USING LIDAR TO MAP THE GEOMORPHOLOGY OF THE SWIFT RIVER REGION OF THE WHITE MOUNTAIN NATIONAL FOREST, NEW HAMPSHIRE

Recently, geomorphologic mapping techniques have undergone rapid developments as high-resolution ortho-imagery and digital elevation models augment traditional field-based surveying methods. Utilizing 2011-2012 LiDAR data, this project maps and classifies the geomorphology of the Swift River region of the White Mountains of New Hampshire. The bedrock is composed of Jurassic intrusions, dominated by the Conway and Osceola granites, and on the Northeast corner of the study area is a Jurassic ring dike complex.

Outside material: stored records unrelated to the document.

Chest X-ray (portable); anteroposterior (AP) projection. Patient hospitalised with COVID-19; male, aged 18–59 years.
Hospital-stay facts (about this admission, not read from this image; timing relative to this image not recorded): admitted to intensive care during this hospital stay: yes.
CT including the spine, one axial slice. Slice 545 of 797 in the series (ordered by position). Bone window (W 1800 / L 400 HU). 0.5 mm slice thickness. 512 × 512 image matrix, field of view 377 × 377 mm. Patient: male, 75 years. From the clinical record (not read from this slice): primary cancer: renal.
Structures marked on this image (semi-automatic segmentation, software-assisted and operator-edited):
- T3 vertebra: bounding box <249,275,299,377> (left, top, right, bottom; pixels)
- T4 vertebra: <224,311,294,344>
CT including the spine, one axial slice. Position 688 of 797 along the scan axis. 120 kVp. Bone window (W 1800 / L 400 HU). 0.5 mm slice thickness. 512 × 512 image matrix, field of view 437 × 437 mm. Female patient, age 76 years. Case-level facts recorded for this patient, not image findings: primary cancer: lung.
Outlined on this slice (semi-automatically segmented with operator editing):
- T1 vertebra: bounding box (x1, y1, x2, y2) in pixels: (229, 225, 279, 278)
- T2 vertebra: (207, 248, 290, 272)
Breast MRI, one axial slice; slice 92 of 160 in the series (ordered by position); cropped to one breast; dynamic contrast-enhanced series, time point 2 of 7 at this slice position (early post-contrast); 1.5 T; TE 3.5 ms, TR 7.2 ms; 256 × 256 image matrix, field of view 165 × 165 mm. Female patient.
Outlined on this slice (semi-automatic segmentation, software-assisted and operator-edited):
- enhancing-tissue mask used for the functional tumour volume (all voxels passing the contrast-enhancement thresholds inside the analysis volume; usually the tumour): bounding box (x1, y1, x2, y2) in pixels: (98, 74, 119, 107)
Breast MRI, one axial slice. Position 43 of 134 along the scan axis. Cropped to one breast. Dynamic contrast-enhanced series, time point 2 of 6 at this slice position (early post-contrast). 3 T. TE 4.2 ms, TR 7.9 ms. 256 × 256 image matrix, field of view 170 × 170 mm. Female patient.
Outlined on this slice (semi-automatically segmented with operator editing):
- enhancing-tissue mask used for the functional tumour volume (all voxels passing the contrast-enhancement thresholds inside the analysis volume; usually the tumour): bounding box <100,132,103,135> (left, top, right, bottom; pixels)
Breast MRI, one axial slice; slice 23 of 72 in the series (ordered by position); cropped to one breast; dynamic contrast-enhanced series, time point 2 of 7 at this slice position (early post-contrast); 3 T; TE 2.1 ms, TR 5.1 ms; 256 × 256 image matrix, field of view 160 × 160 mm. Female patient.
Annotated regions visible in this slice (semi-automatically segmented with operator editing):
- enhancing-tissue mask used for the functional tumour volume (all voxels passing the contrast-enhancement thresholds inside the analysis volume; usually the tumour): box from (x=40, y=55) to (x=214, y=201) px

Wisconsinan glaciation produced streamlined till ridges and some depositional features which were subsequently modified by post-glacial fluvial processes and mass wasting events. LiDAR Hillshade maps with illuminations/elevations of 315/45 and 45/45 produced the best images to view the complexities of the landscape. Analysis of the bare ground LiDAR has allowed new landscape units to be recognized and mapped, including: 1) depositional and erosional floodplain fluvial features (approximately 15% of the study area); 2) stream incision features on sloping landscapes (average slope range of 18° - 40°); 3) glacially streamlined features (310° azimuth of orientation); 4) other glacial landforms such as eskers(?); 5) stoss and lee bedrock features (with dominant fracture orientations of 5°, 40°, and 130°); 6) and potential glacial melt water streams among others. Lineament analysis of the fractured bedrock using the methodology of Mabee et al. (1994), shows no variation between the Jurassic igneous units in the study area and a strong correlation to the field-measured joints in the same units created during the rifting of Pangea. However, there were several less prominent orientations that appeared in the LiDAR but were not fractures, and these are assumed to be of glacial origin. Further analysis of the landscape geomorphology focused on where the polygons overlapped using the intersect tool in ArcGIS to create areas of mixed landscape units (ex. overlap of glacial depositional and fluvial erosional polygons or overlap of fractured bedrock and glacial depositional regions). This study shows that LiDAR can be successfully used to map the bedrock and surficial landscape geomorphology of large, remote regions of land that were previously unable to be viewed due to the dense tree canopy.